Work to be completed
Although the records contain pictures, only their text should be repeated, exactly as it stands.

═══ Task material

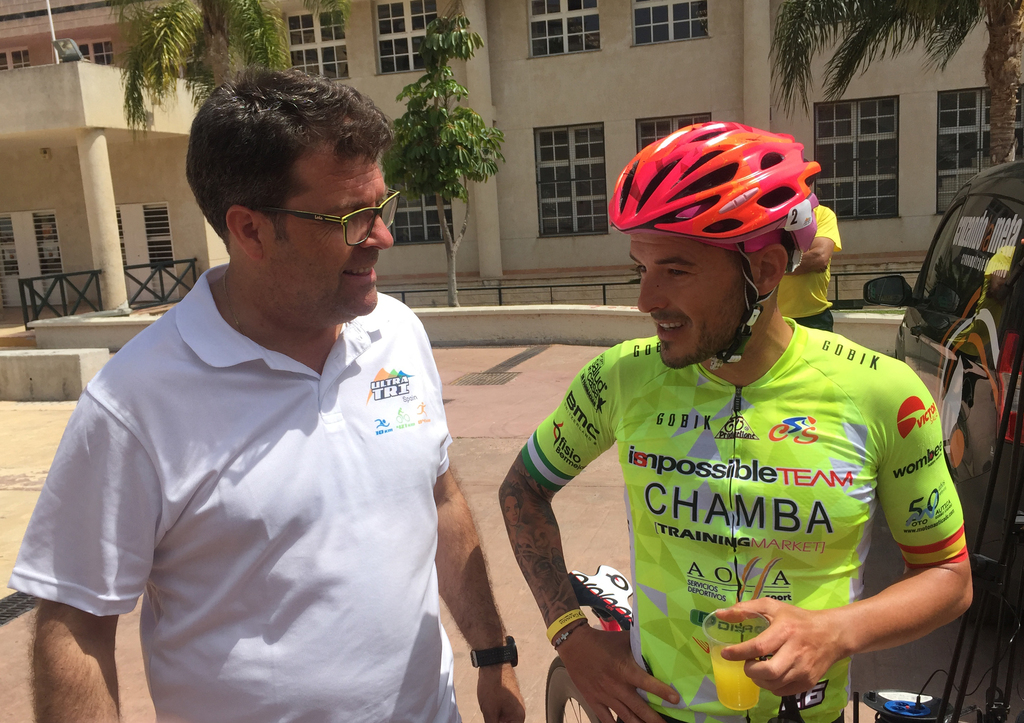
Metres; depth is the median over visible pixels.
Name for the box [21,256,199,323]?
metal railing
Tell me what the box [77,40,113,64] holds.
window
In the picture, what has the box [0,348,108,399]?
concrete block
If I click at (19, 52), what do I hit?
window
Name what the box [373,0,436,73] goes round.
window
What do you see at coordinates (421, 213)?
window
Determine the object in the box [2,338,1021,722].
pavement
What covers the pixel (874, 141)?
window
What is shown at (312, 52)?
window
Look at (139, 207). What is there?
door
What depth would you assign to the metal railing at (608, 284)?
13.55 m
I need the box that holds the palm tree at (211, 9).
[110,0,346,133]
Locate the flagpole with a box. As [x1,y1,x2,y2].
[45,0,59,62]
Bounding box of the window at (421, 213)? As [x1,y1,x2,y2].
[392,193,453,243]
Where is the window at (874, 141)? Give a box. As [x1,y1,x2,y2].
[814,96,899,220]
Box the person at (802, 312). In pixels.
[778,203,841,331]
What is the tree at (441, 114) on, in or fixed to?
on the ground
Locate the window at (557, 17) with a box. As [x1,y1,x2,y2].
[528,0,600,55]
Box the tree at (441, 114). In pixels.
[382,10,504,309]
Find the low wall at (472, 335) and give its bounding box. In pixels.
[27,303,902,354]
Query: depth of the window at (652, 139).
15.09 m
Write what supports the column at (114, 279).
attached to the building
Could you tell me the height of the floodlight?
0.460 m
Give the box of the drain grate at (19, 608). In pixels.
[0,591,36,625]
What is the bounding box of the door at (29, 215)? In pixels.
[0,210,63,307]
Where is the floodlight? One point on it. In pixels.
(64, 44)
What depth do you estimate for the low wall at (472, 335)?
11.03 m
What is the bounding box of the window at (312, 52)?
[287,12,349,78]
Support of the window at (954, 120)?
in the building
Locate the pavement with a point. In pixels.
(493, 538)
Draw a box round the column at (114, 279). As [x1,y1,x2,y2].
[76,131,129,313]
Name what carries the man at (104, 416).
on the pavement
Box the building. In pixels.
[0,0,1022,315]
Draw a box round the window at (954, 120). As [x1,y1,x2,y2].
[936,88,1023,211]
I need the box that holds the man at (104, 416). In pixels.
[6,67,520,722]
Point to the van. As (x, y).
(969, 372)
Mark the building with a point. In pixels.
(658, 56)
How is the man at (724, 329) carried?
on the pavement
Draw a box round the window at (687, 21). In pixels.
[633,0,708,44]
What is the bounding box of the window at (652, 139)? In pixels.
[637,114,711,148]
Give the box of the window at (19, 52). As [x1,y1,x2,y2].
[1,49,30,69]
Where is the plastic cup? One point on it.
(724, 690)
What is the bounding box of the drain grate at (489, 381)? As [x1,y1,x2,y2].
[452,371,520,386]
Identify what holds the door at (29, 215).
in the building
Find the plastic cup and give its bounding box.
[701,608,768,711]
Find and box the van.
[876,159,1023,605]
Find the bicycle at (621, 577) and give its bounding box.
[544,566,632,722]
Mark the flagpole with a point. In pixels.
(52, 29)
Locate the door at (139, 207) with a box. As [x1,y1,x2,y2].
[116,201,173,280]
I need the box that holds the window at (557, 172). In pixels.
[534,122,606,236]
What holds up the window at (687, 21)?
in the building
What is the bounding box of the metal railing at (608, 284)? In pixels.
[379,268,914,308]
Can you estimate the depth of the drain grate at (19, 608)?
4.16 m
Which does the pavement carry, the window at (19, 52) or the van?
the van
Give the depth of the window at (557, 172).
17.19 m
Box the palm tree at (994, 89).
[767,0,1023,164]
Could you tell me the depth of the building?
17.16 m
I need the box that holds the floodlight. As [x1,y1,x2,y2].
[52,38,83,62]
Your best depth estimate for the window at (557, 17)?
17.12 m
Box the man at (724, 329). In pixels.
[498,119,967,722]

══════

Answer to the exercise
Metres; depth is the median over visible pixels.
Name for the box [21,256,199,323]?
metal railing
Tell me what the box [77,40,113,64] holds.
window
In the picture, what has the box [0,348,108,399]?
concrete block
If I click at (19, 52), what do I hit?
window
Name what the box [373,0,436,73] goes round.
window
What do you see at coordinates (421, 213)?
window
Determine the object in the box [2,338,1021,722].
pavement
What covers the pixel (874, 141)?
window
What is shown at (312, 52)?
window
Look at (139, 207). What is there?
door
What depth would you assign to the metal railing at (608, 284)?
13.55 m
I need the box that holds the palm tree at (211, 9).
[110,0,346,133]
Locate the flagpole with a box. As [x1,y1,x2,y2].
[45,0,59,62]
Bounding box of the window at (421, 213)? As [x1,y1,x2,y2].
[392,193,453,243]
Where is the window at (874, 141)? Give a box. As [x1,y1,x2,y2].
[814,96,899,220]
Box the person at (802, 312). In pixels.
[778,203,841,331]
What is the tree at (441, 114) on, in or fixed to?
on the ground
Locate the window at (557, 17) with a box. As [x1,y1,x2,y2].
[528,0,600,55]
Box the tree at (441, 114). In pixels.
[382,10,504,309]
Find the low wall at (472, 335) and give its bounding box. In pixels.
[27,303,902,354]
Query: depth of the window at (652, 139).
15.09 m
Write what supports the column at (114, 279).
attached to the building
Could you tell me the height of the floodlight?
0.460 m
Give the box of the drain grate at (19, 608). In pixels.
[0,591,36,625]
What is the bounding box of the door at (29, 215)? In pixels.
[0,210,63,307]
Where is the floodlight? One point on it. In pixels.
(64, 44)
What depth do you estimate for the low wall at (472, 335)?
11.03 m
What is the bounding box of the window at (312, 52)?
[287,12,349,78]
Support of the window at (954, 120)?
in the building
Locate the pavement with a point. In pixels.
(493, 538)
Draw a box round the column at (114, 279). As [x1,y1,x2,y2].
[76,131,129,313]
Name what carries the man at (104, 416).
on the pavement
Box the building. In pixels.
[0,0,1022,315]
Draw a box round the window at (954, 120). As [x1,y1,x2,y2].
[936,88,1023,211]
I need the box that holds the man at (104, 416). In pixels.
[6,67,520,722]
Point to the van. As (x, y).
(969, 372)
Mark the building with a point. In pixels.
(658, 56)
How is the man at (724, 329) carried?
on the pavement
Draw a box round the window at (687, 21). In pixels.
[633,0,708,44]
What is the bounding box of the window at (652, 139)? In pixels.
[637,114,711,148]
Give the box of the window at (19, 52). As [x1,y1,x2,y2].
[1,49,30,69]
Where is the plastic cup? One point on it.
(724, 690)
What is the bounding box of the drain grate at (489, 381)? As [x1,y1,x2,y2].
[452,371,520,386]
Identify what holds the door at (29, 215).
in the building
Find the plastic cup and give its bounding box.
[701,608,768,711]
Find and box the van.
[876,159,1023,605]
Find the bicycle at (621, 577) and give its bounding box.
[544,566,632,722]
Mark the flagpole with a point. In pixels.
(52, 29)
Locate the door at (139, 207) with a box. As [x1,y1,x2,y2].
[116,201,173,280]
I need the box that holds the window at (557, 172). In pixels.
[534,122,606,236]
What holds up the window at (687, 21)?
in the building
What is the bounding box of the metal railing at (608, 284)? In pixels.
[379,268,914,308]
Can you estimate the depth of the drain grate at (19, 608)?
4.16 m
Which does the pavement carry, the window at (19, 52) or the van?
the van
Give the depth of the window at (557, 172).
17.19 m
Box the palm tree at (994, 89).
[767,0,1023,164]
Could you tell me the depth of the building?
17.16 m
I need the box that holds the floodlight. As [x1,y1,x2,y2].
[52,38,83,62]
Your best depth estimate for the window at (557, 17)?
17.12 m
Box the man at (724, 329). In pixels.
[498,119,967,722]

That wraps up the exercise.